Absolvent_innen der Kunstakademie Düsseldorf

8.2. — 8.3.2020

  • Hedda Schattanik und Roman Szczesny, Amor Fati, 2020

Die Kooperation zwischen der Kunstsammlung Nordrhein-Westfalen und der Kunstakademie Düsseldorf geht in die zweite Runde. Die Ausstellung „In order of appearance“ zeigt aktuelle Werke von 77 Absolventinnen und Absolventen der Staatlichen Kunstakademie Düsseldorf. Sie alle haben 2019 ihr Studium an der international renommierten Kunsthochschule abgeschlossen und präsentieren nun größtenteils zum ersten Mal ihre Arbeiten im musealen Raum.

Die Ausstellung, die das gesamte Untergeschoss des K21 einnimmt, folgt keiner thematischen Vorgabe. Insgesamt rund 100 Arbeiten dokumentieren die aktuellen künstlerischen Positionen in ihrer gesamten Breite. Neben einer Vielzahl von Gemälden sind Skulpturen, Installationen, Fotografien, Grafiken, Videos und Performances zu sehen. Die Ausstellung bietet damit einen Einblick in die aktuellen künstlerischen Entwicklungen in der Stadt und zeigt, welche Themen für junge Künstlerinnen und Künstler heute relevant sind. Die gezeigten Arbeiten beschäftigen sich mit Fragen nach Identität, Herkunft und den Grenzen des freien Handelns. Dem Interesse an aktuellen medialen Debatten und politisch relevanten Themen stehen die Suche nach alternativen Welten und die Auseinandersetzung mit den traditionellen Medien gegenüber.

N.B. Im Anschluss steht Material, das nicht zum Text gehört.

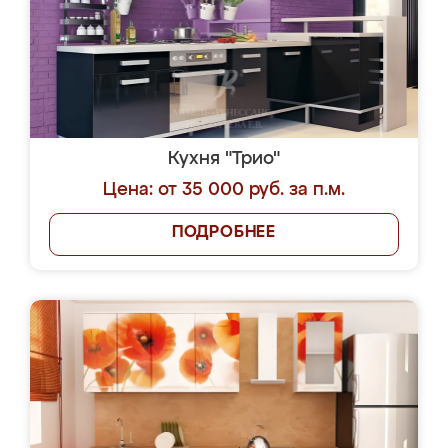
Кухня "Трио"
Цена: от 35 000 руб. за п.м.
ПОДРОБНЕЕ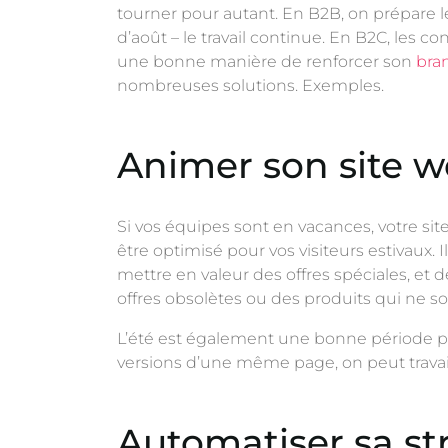
tourner pour autant. En B2B, on prépare l
d’août – le travail continue. En B2C, les 
une bonne manière de renforcer son
bra
nombreuses solutions. Exemples.
Animer son site 
Si vos équipes sont en vacances, votre site
être optimisé pour vos visiteurs estivaux.
mettre en valeur des offres spéciales, et d
offres obsolètes ou des produits qui ne s
L’été est également une bonne période pour
versions d’une même page, on peut travaill
Automatiser sa st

Der Titel der Ausstellung „In order of appearance“ ist aus dem Bereich des Films entlehnt. Die im Abspann gebräuchliche Formulierung listet die involvierten Akteure in der Reihenfolge ihres  Auftritts im Film auf. So basiert auch das Konzept der Ausstellung nicht auf hierarchischen Prinzipien: Alle Absolventinnen und  Absolventen des vergangenen Jahres wurden eingeladen, neue Arbeiten für die Ausstellung vorzuschlagen. Denn eine der wichtigsten Voraussetzungen dieses  Ausstellungsvorhabens ist, niemanden auszuschließen und damit einen Überblick über die gesamte Kunstproduktion eines Jahrgangs der Düsseldorfer Kunstakademie zu vermitteln. Ganz bewusst sieht das Ausstellungskonzept davon ab, die Klassen und die Namen von Professorinnen und Professoren zu nennen, bei denen die Künstlerinnen und Künstler studiert haben. Denn die Arbeiten haben auch außerhalb der Akademie ihre Gültigkeit.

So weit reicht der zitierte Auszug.